SCHWÄBISCH GMÜND. Das Erstaunliche: Gelernt hat die 74-​Jährige das Handwerk nie. Zwar hat sie als junge Frau für die Susa-​Werke Schneider & Sohn Korsette geschneidert. Doch die Ausbildung dort dauerte nur sechs Wochen; „danach musste ich Akkord arbeiten“. Ein Jahr hat sie dort gearbeitet. Ab 1951 arbeitete sie bei einer Lampenschirmwerkstätte in Schwäbisch Gmünd. „Das kam mir sehr entgegen, da ich schon immer gerne gebastelt habe“, erzählt sie. 1955 heiratete sie; zwei Kinder, ein Sohn und eine Tochter, erblickten kurze Zeit später das Licht der Welt.
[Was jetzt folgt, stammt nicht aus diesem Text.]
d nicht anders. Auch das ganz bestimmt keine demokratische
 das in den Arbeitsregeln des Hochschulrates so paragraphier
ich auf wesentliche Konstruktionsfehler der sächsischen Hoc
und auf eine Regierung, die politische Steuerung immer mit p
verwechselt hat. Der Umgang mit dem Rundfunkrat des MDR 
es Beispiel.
Fortan kümmerte sich Gerda Kalbantner um den Haushalt und die Kinder; einen halben Tag arbeitete sie als Büroangestellte im Lindenhof. 25 Jahre war die 74-​Jährige zudem im Liederkranz Bettringen tätig.
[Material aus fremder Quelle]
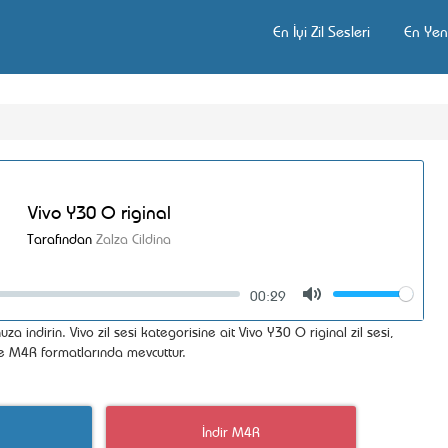
En İyi Zil Sesleri
En Yeni
Vivo Y30 O riginal
Tarafından
Zalza Cildina
00:29
Volume
Mute
uza indirin. Vivo zil sesi kategorisine ait Vivo Y30 O riginal zil sesi,
ve M4R formatlarında mevcuttur.
İndir M4R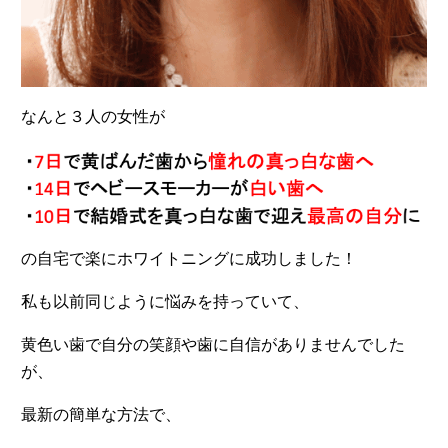
なんと３人の女性が
の自宅で楽にホワイトニングに成功しました！
私も以前同じように悩みを持っていて、
黄色い歯で自分の笑顔や歯に自信がありませんでした
が、
最新の簡単な方法で、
So ganz ohne Basteln ging es aber nicht — 30 Jahre leitete die Bettringerin einen Bastelkreis der evangelischen Kirche. Kleider hat sie im Laufe der Jahre immer wieder mal genäht, für sich und für ihre Kinder. Heute näht sie vor allem Blusen und Blazer für sich selbst. Ihr Mann ging bisher leer aus — Männerkleidung könne sie nicht nähen. Aus diesem Grund hat sie für die Themenstadtführung „Dominikus bzw. Maria Franziska Debler“ nur die zwei barocken Kleider genäht. Wobei das Wörtchen ‘nur’ den Schneiderarbeiten nicht gerecht wird. Zwischen dem ersten Nadelstich und dem letzten lagen 100 Stunden. Ein klein wenig Übung hatte Kalbantner schon; vor drei Jahren hat sie die Barock-​Kleider für die Mozart-​Aufführung in Weiler geschneidert. Hier und auch bei den Debler-​Kleidern hat sie eine Industriemaschine zur Hilfe genommen. Ein schwarzes Brautkleid habe Maria Franziska Debler laut den Aufzeichnungen des Gmünder Kaufmanns Dominikus Debler getragen. „Das wollten alle nicht“, erinnert sich Kalbantner an die Gespräche mit den Verantwortlichen der Stadtführung. So kam es, dass sie sich Anfang April daran machte, ehrenamtlich ein grünes und ein rotes Kleid zu kreieren. Ende Mai waren die Kleider dann fertig. Sieben Meter Stoff pro Kleid und insgesamt acht laufende Meter Korsettstäbe hat sie verarbeitet. Mit Brigitte Kumpf, ebenfalls eine Stadtführerin, habe sie sich beratschlagt. Unterstützung bekam sie auch von ihrer Tochter — allerdings nur telefonisch, da diese in Düsseldorf lebt, wo sie ihr eigenes Atelier hat — sie ist Schneidermeisterin.
Da auch Gerda Kalbantners Großvater sowie ihre Mutter Schneidermeister waren, liegt der Verdacht nahe, dass das Talent, schöne Outfits zu kreieren, in den Erbanlagen steckt. Die 74-​Jährige kann sich aber gar nicht vorstellen, dass es Menschen gibt, die sich beim Nähen ungeschickt anstellen.
„Jeder kann schneidern“, sagt sie mit überzeugter Stimme. „Fangt wieder an zu nähen“, so ihr Appell an die Frauen. „Das, was Sie nähen, haben die anderen nicht“, nennt die Großmutter von drei Enkeln einen Vorteil. Außerdem mache es Spaß, Ideen in die Tat umzusetzen. „Meine Phantasie ist riesengroß“, sagt Gerda Kalbantner. Manchmal komme es vor, dass sie während eines Spaziergangs zum Notizblock greift und eine Zeichnung anfertigt.
Wer Lust bekommen hat, mit „Dominikus bzw. Maria Franziska Debler“ eine Zeitreise durch das Schwäbisch Gmünd des 18. Jahrhunderts zu unternehmen, der kann sich an die Touristik und Marketing GmbH wenden. Eine Führung mit dem Stadtchronisten Dominikus Debler findet unter anderem auch im Rahmen des Tages der offenen Tür des Rathauses am kommenden Freitag statt. Die Führung beginnt bei der Infothek um 12.30 Uhr, 14.30 Uhr und 16.30 Uhr. Anmelden sollte man sich frühestens 30 Minuten vorher.